> _Data block_:
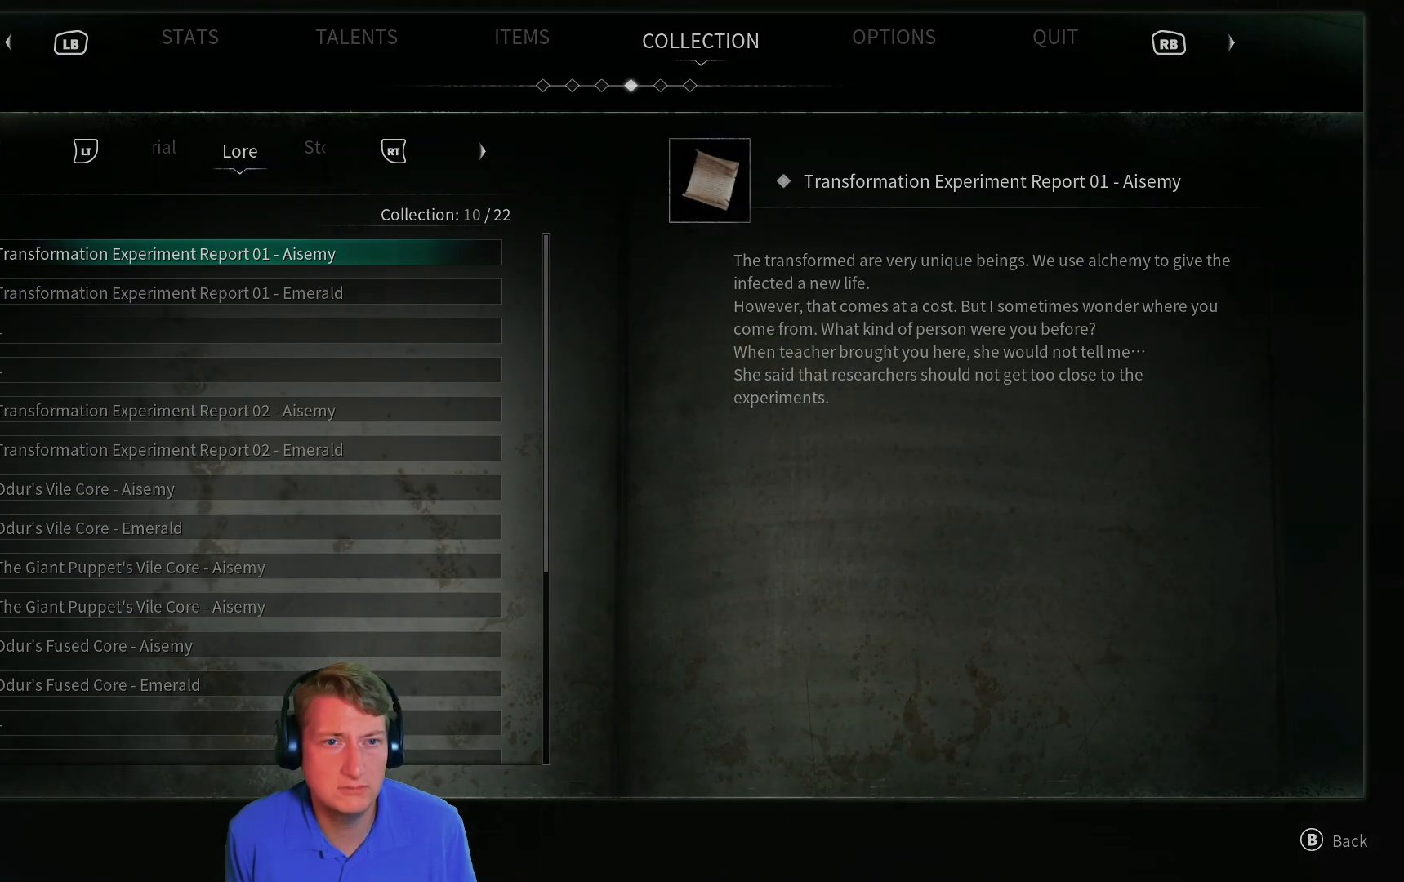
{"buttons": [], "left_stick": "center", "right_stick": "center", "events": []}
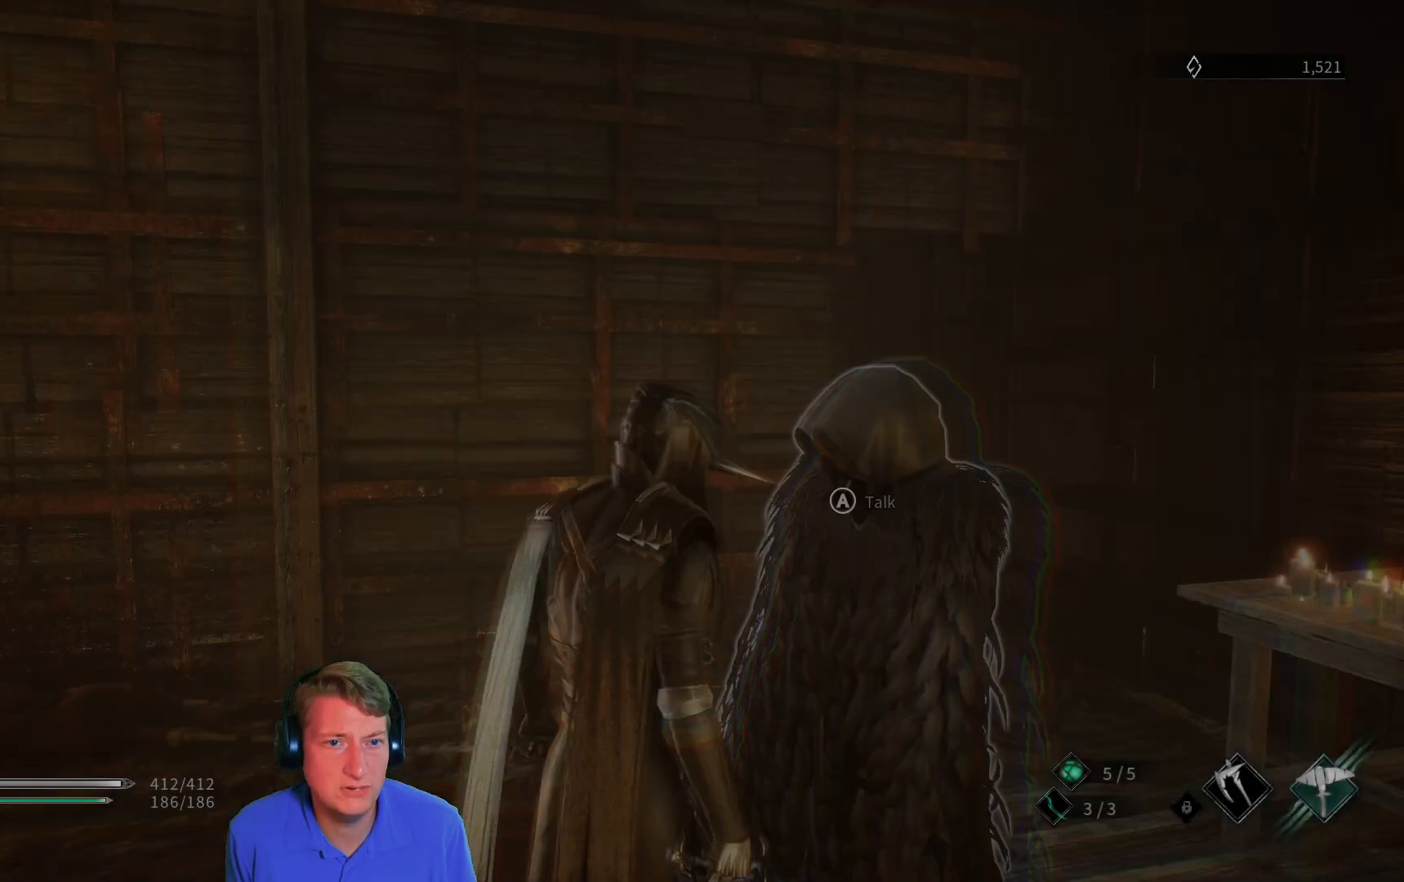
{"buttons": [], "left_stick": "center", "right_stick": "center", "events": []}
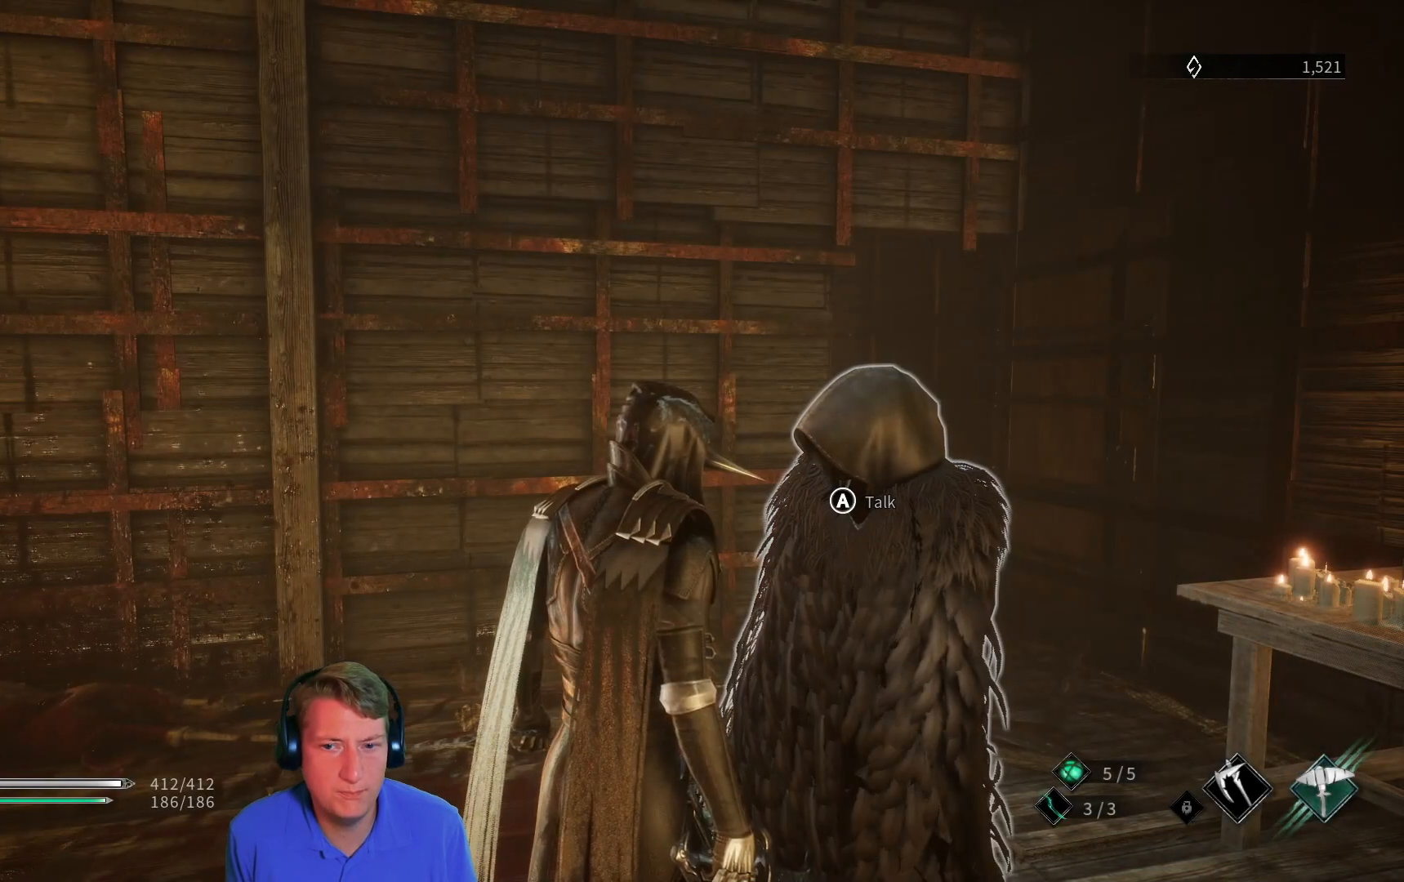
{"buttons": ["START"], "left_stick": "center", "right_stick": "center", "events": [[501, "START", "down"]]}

> _What to work on_: Please output each line above exactly and omit all images.

> _Your solution_:
{"buttons": [], "left_stick": "center", "right_stick": "center", "events": []}
{"buttons": [], "left_stick": "center", "right_stick": "center", "events": []}
{"buttons": ["START"], "left_stick": "center", "right_stick": "center", "events": [[501, "START", "down"]]}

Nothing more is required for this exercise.